Growing as a maintenance company is impossible if you don’t start out charging the right price. Monteith recommends studying the market in your area and charging what the big companies do. Otherwise, as you add more trucks, equipment and staff, the margins will get smaller. “The biggest eye-opener is that growth means more expense and sometimes you don’t see that coming until you get into it and you realize, ‘OK, I’ve had two guys and now I have six guys and I don’t know why I’m not making more money,’ and you’re not seeing what’s happening with your insurance bills and all of your other expenses,” he says. And if you start off in maintenance hoping to offer other services like landscaping or irrigation eventually, be sure to study the market to make sure you can afford to hire a licensed professional, Monteith says.

The crews.

Finding good help is always a challenge, and Monteith says he usually ends up letting employees go before they quit.

“I can’t look at somebody and tell if they’re going to be a good employee. A lot of times you just have to hire them and see if they pick up on what we do,” he says. “I don’t feel like cutting grass is rocket science, but there is a process you have to follow and if they’re not willing to follow the process, they’re not going to last very long.”

He says it usually takes four to six weeks to figure out if a new hire is cut out for lawn maintenance work, and a lot of the job is just sticking to the routine, which can get tough when working long hours or in intense heat.

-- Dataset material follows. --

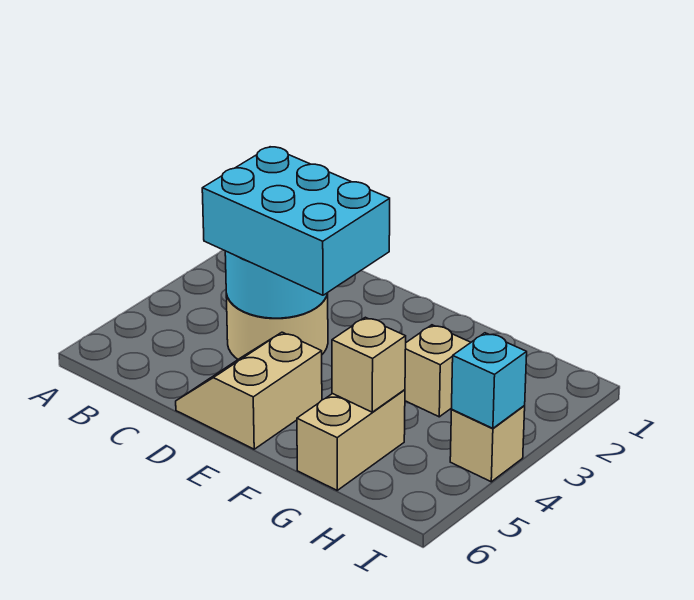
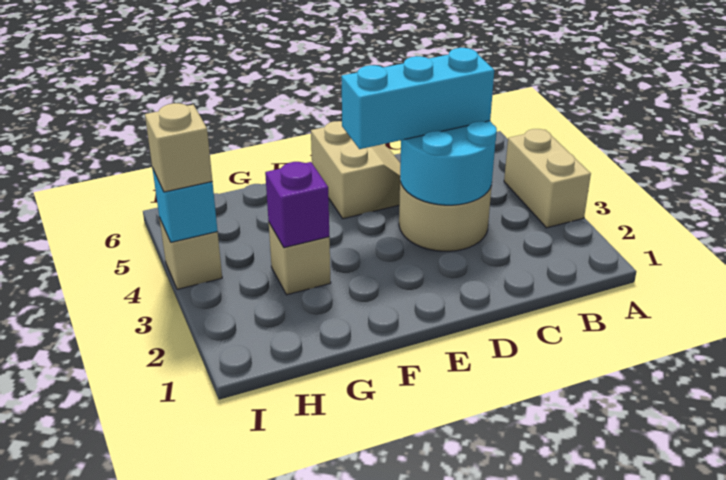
cyan 2x3 brick [202,147,390,295] -> cyan 1x3 brick [341,48,494,149]
none -> purple 1x1 brick [265,162,329,248]
tan 1x2 brick [297,390,405,490] -> tan 1x2 brick moved to [504,129,591,228]
tan 1x1 brick [332,317,406,412] -> tan 1x1 brick moved to [145,103,212,192]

“Unless you can get to a neighborhood where you can pick up 20 or 30 properties, the drive time just kills you.” Ron Monteith, AllGreen Grounds Management

To make sure every job is up to snuff, AllGreen’s operations manager inspects jobs once they’re completed. Monteith has noticed that if employees don’t know someone is following up on quality, things start to fall through the cracks.

The operations manager will inspect properties and pick up any slack left over. His team also spends a lot of time on the phone with customers to follow up and make sure they’re satisfied with the work.

And it seems to work. Monteith says he loses very few maintenance customers, keeping that weekly cash flow coming in. “You’ve got to inspect what you expect,” he says.